A thorough company analysis will involve an examination of the company’s financial position, products/services, and competitive strategy (a company’s plans for responding to external threats and opportunities). There are two primary competitive strategies: a low-cost strategy and a product/service differentiation strategy. The low-cost strategy generally requires the company to have tight cost controls, efficient operating and reporting systems, and appropriate managerial incentives. Companies that focus on product/service differentiation usually charge a premium for differentiation that is valuable to the consumer.
Elements of a Thorough Company Analysis
- Provide an overview of the company: major products/services, current positioning, and history, composition of sales, product life-cycle stages, R&D, past and planned capital expenditures, board structure, analysis of management, employee benefits, labor relations, insider ownership, legal actions, and other special strengths/weaknesses.
- Explain relevant industry characteristics: life-cycle stage, business-cycle sensitivity, product life cycles, brand loyalty, entry/exit barriers, industry supplier considerations, number and concentration of companies within an industry, differentiation opportunities, technologies used, government regulation, labor relations, and other industry problems/opportunities.
- Analyze demand for products/services: sources of demand, product differentiation, past influences, and outlook.
- Analyze supply for products/services: sources of supply, industry capacity outlook, import/export considerations, and proprietary products or trademarks.
- Explain pricing environment: past relationships of demand/supply/prices, significance and outlook for raw material and labor costs, and anticipated future trends.

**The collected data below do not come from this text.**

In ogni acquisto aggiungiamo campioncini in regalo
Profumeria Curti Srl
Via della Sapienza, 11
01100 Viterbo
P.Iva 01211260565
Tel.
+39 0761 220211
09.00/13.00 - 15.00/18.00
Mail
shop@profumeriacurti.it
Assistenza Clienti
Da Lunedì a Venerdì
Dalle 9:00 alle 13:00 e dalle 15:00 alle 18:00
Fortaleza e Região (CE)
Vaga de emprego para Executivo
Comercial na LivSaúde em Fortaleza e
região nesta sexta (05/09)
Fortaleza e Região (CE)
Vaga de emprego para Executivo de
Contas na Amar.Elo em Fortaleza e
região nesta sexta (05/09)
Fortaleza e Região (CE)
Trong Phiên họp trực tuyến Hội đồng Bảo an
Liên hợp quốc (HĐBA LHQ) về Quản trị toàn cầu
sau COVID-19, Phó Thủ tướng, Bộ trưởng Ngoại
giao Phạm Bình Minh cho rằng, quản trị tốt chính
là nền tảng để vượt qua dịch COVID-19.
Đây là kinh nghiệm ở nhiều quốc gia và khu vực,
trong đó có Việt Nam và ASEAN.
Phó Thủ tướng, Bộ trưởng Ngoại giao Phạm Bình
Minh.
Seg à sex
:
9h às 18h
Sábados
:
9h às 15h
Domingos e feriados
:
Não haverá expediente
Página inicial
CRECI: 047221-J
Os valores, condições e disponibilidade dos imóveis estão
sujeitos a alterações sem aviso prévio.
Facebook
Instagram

- Present and interpret relevant financial ratios: activity ratios, liquidity ratios, solvency ratios, profitability ratios, and financial statistics.
Question
Which of the following characteristics is the most important for a company following a low-cost strategy?
- Brand loyalty.
- A unique set of products or services.
- A management team with proper incentives.
Solution
The correct answer is C.
While unique products/services and brand loyalty can usually be beneficial to a cost-leader, a management team that is well motivated to keep costs low is usually very important in successfully becoming a cost-leader within an industry.